Rio - Viver sem medo. Esse deveria ser um direito de todas as mulheres. Mas, em uma sociedade onde uma de nós é morta a cada duas horas, fica difícil acreditar que essa é uma realidade possível. A atriz Cristiane Machado virou um exemplo público do que muitas mulheres passam todos os dias em suas casas. Em 2018, ela divulgou imagens em que aparece sendo agredida pelo então marido. O que motivou essa exposição?
Fim das agressões
Hoje, o ex-marido já sentenciado e condenado, cumpre três anos de prisão em regime semiaberto por dois processos de violência doméstica e um de cárcere privado. "Ele ameaçou me matar e matar meus pais se eu o entregasse. Vivia coagida, com medo das ameaças. Não podia discordar de nada. Até que um dia, ele chegou muito nervoso, me deu um empurrão e não me deixou sair de casa. Eu queria ir embora, mas ele pegou um fio de telefone grosso e me enforcou e ali achei que ia morrer. Fiquei em cárcere privado e só consegui sair quando, ele deitado, mandou eu deitar, e dormiu. Foi uma madrugada de terror. Saí no dia seguinte escondida, porque os funcionários chegaram e ele queria disfarçar. Fugi e ele ficou atrás de mim na delegacia e no IML para me impedir de denunciar, mas consegui", lembra Cristiane ao dar o relato de uma das agressões que sofreu no dia fatídico em que saiu de casa.

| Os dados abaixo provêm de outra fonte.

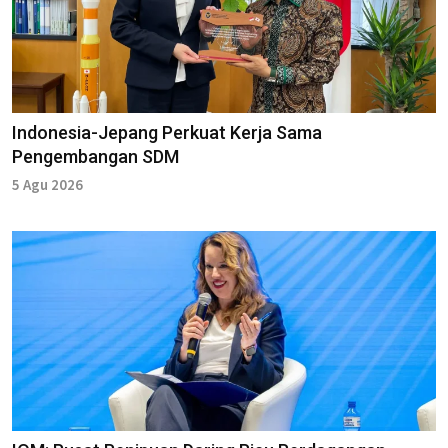
Indonesia-Jepang Perkuat Kerja Sama
Pengembangan SDM
5 Agu 2026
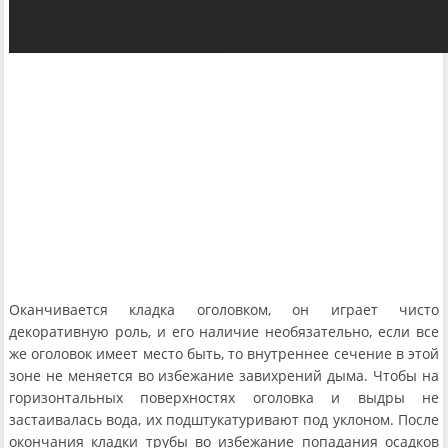
Оканчивается кладка оголовком, он играет чисто
декоративную роль, и его наличие необязательно, если все
же оголовок имеет место быть, то внутреннее сечение в этой
зоне не меняется во избежание завихрений дыма. Чтобы на
горизонтальных поверхностях оголовка и выдры не
застаивалась вода, их подштукатуривают под уклоном. После
окончания кладки трубы во избежание попадания осадков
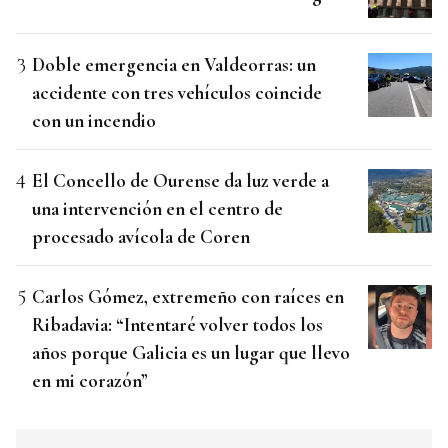
Doble emergencia en Valdeorras: un
accidente con tres vehículos coincide
con un incendio
El Concello de Ourense da luz verde a
una intervención en el centro de
procesado avícola de Coren
Carlos Gómez, extremeño con raíces en
Ribadavia: “Intentaré volver todos los
años porque Galicia es un lugar que llevo
en mi corazón”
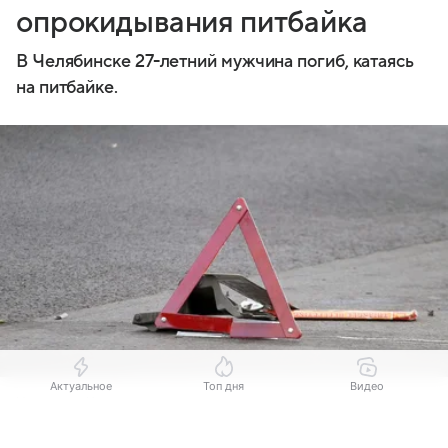
опрокидывания питбайка
В Челябинске 27-летний мужчина погиб, катаясь
на питбайке.
Актуальное
Топ дня
Видео
Источник:
Комсомольская правда
Выберите комментарий
Выберите комментарий
Выберите комментарий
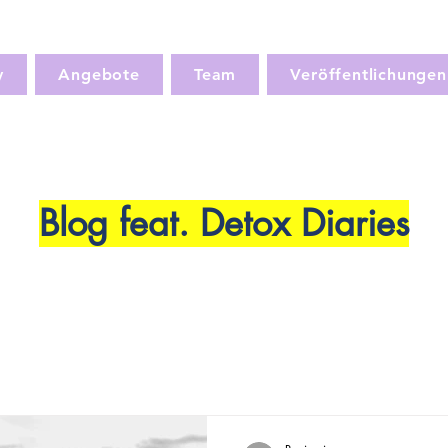
y
Angebote
Team
Veröffentlichungen
Blog feat. Detox Diaries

Mesmo com medo, a atriz continua tentando seguir em frente e dar a volta por cima. "Penso e agradeço todos os dias por sair viva daquela casa. Afinal, poderia não estar aqui para contar a minha história. Faço psicoterapia com especialista de violência contra mulher, porque tive várias doenças como consequências do trauma que vive. Como meu agressor ainda me persegue é natural. Mas estou sim, com muita garra, força tentando colocar minha vida no lugar. Ainda existe um enfrentamento de julgamentos de outros crimes praticados por ele e ainda estou nesse momento. Mas todos os dias acordo pensando que Deus me deu a chance de viver de novo. E assim farei. Sorrirei e ainda com mais vontade de ser feliz e fazer tudo que amava e estar com as pessoas que amo: meus amigos e família. E viver, sim, feliz uma nova vida", sonha.
Uma nova missão
Mesmo sem querer, Cristiane conseguiu tirar algo de bom de toda a experiência com o ex-marido. Atualmente, a atriz tem usado o conhecimento recém-adquirido para ajudar outras mulheres. "Levanto a bandeira não por uma ideologia, mas porque senti e sinto hoje a dor em cada parte. Sei cada falha, sei de leis que nunca imaginei que saberia. Conheço o medo da coação, cada ciclo da violência e a necessidade da coragem. Por isso, quero ajudar mulheres no que posso. E tenho essa missão, não por obrigação, mas porque meu coração diz que preciso ajudar a tentar fazer um mundo melhor, um mundo seguro", argumenta a atriz que aproveita para dar um conselho a quem passa pelo mesmo tipo de violência que ela passou.
"Denunciem. O caminho é longo, difícil e traumático. Até hoje, quase um ano depois, tenho pesadelos e medo de morrer. Mas precisamos ter coragem e denunciar! Temos que acreditar que a justiça vai ser feita. Não há nada que justifique a violência. A vergonha quem tem que sentir é o agressor. Tenham coragem e, quanto mais falarem, melhor, porque o agressor gosta do silêncio da vítima. Enfrente", encoraja Cristiane.